Bad Astronomy

Some space news

1) China’s first science satellite, Double Star TC-1, burned up in re-entry this week after a successful four-year mission studying Earth’s magnetosphere.

2) China’s first lunar probe – and the first of their claimed series of steps to putting a man on the Moon – will launch sometime between October 22 - 25.

3) NASA’s Far Ultraviolet Spectroscopic Explorer – FUSE – will be shut down after more than eight years of observing high-energy objects in space. I had a lot of friends who worked on FUSE (my old boss worked on the calibration of its very complicated spectrometer), so this makes me even sadder than usual. There aren’t a whole lot of UV missions right now; for example STIS shut down a few years back (though it may be repaired in the next Hubble servicing mission). GALEX is still going strong, which is nice. But the UV region of the spectrum is where a lot of dynamic things happen, and we still don’t know all that much about it. It sure would be nice to see us doing more in that area, not less.

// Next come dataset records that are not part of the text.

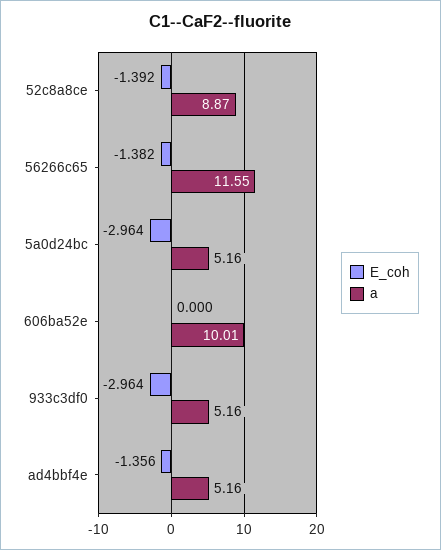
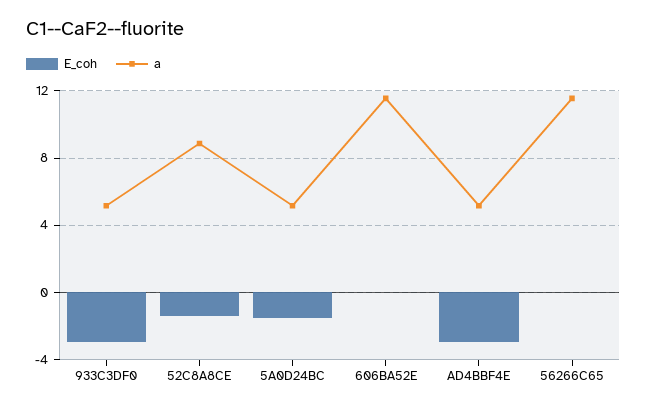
  {
    "E_coh": {
      "52c8a8ce": -1.392,
-     "56266c65": -1.382,
+     "56266c65": 0,
-     "5a0d24bc": -2.964,
+     "5a0d24bc": -1.5,
      "606ba52e": 0,
      "933c3df0": -2.964,
-     "ad4bbf4e": -1.356
+     "ad4bbf4e": -3
    },
    "a": {
      "52c8a8ce": 8.87,
      "56266c65": 11.55,
      "5a0d24bc": 5.16,
-     "606ba52e": 10.01,
+     "606ba52e": 11.5,
      "933c3df0": 5.16,
      "ad4bbf4e": 5.16
    }
  }

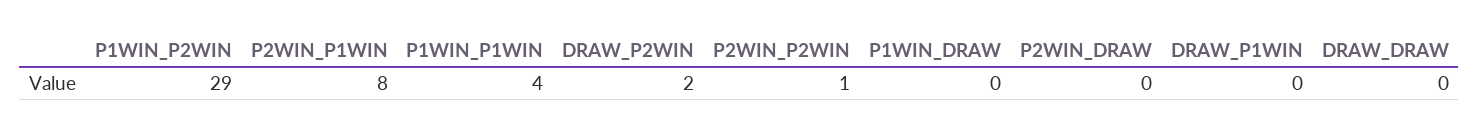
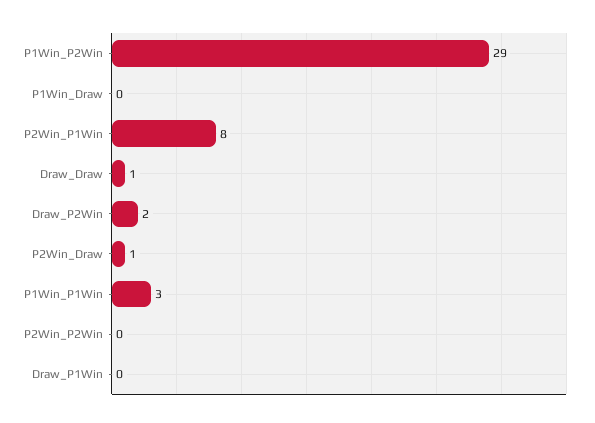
  {
    "P1WIN_P2WIN": 29,
    "P2WIN_P1WIN": 8,
-   "P1WIN_P1WIN": 4,
+   "P1WIN_P1WIN": 3,
    "DRAW_P2WIN": 2,
-   "P2WIN_P2WIN": 1,
+   "P2WIN_P2WIN": 0,
    "P1WIN_DRAW": 0,
-   "P2WIN_DRAW": 0,
+   "P2WIN_DRAW": 1,
    "DRAW_P1WIN": 0,
-   "DRAW_DRAW": 0
+   "DRAW_DRAW": 1
  }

FUSE, like most astronomical satellites, moves its view from target to target by using “reaction wheels”; a set of heavy, rapidly rotating disks. When they are slowed down or sped up, they transfer their angular momentum to the spacecraft, which responds by rotating around one axis. Over the years, the reaction wheels have been failing – they’re moving parts, after all – and the last one quit last spring. There is no choice but to shut down the observatory. A little weirdly, NASA has invited reporters to the FUSE control room when they switch it off on Thursday, a sort of viewing, I suppose. I’ll be curious to see what reporters write after seeing this.